The driver of a bullet-riddled car that fled from police in the Loop and then crashed near the Roosevelt CTA station over the weekend was charged with aggravated fleeing and eluding on Monday. Police initially believed the driver had been shot in the area, but they later learned that the man actually suffered the gunshot wound to his buttocks over a week earlier, according to a CPD statement.
Lavisiea Smith, 21, was ordered held without bail for violating the terms of a narcotics case that he has pending in restorative justice court. Judge David Navarro set bail in the new case at $100,000.
The strange tale began around 7:42 p.m. Sunday when witnesses flagged down a CPD bicycle patrol in the Loop and pointed toward a parked car that had broken windows, a flat tire, and bullet holes in its glass and body, according to a CPD report and Assistant State’s Attorney Daniel Carmody.

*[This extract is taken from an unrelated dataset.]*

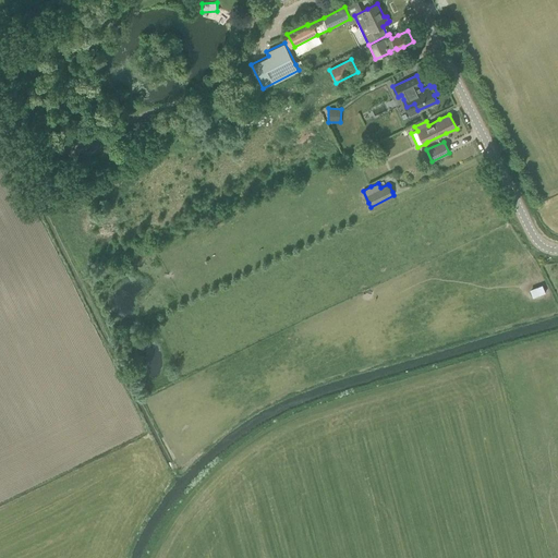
[(530,289),(533,296),(545,292),(542,284),(530,289)]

Cops watched as Smith allegedly got into the damaged car and drove away southbound from the 600 block of South Wabash. Carmody said a patrol car intercepted Smith’s vehicle, and officers approached it with their guns drawn because they didn’t know if Smith was a shooter or a victim.
When Smith saw the cops coming, he drove over a raised median, traveled on the wrong side of the street, and then ran three red lights on Roosevelt Road before he collided with another car in traffic near the CTA station, according to Carmody. The other driver was not injured.

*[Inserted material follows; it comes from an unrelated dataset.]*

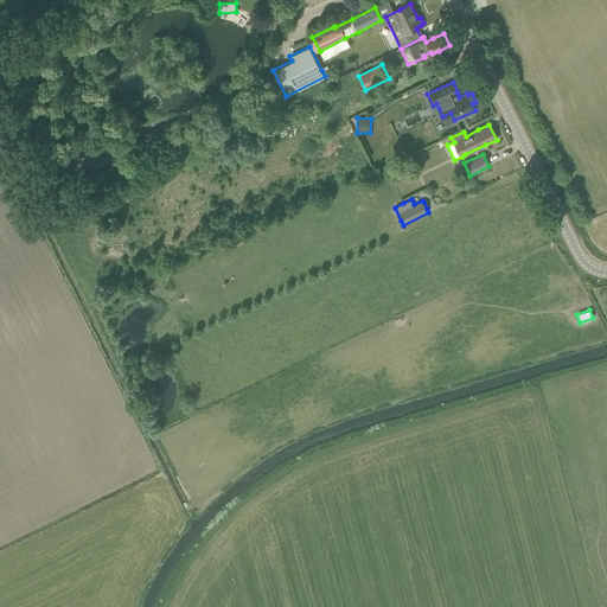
All buildings are outlined.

“All this going on while you’re in this restorative justice court,” Judge Navarro said after hearing the allegations.
Paramedics who treated Smith noticed that he had “bullet holes that were not bleeding,” Carmody said. Smith later told police that he suffered the gunshot wound to his buttocks on May 22 in the Garfield Park neighborhood. During his bond court hearing Monday, Smith told Navarro that he was on his way to get the wound treated when police tried to pull him over.
Prosecutors said Smith was adjudicated delinquent as a juvenile three times — for aggravated unlawful use of a weapon, aggravated battery of a school employee, and possession of a controlled substance.
Smith’s defense attorney, Courtney Smallwood, said all of those cases are at least four years old. He is the father of a newborn child, Smallwood said.
As of Monday morning, investigators believed Smith’s car was shot up during an incident in the Loop on Sunday, but his gunshot wound was from another incident.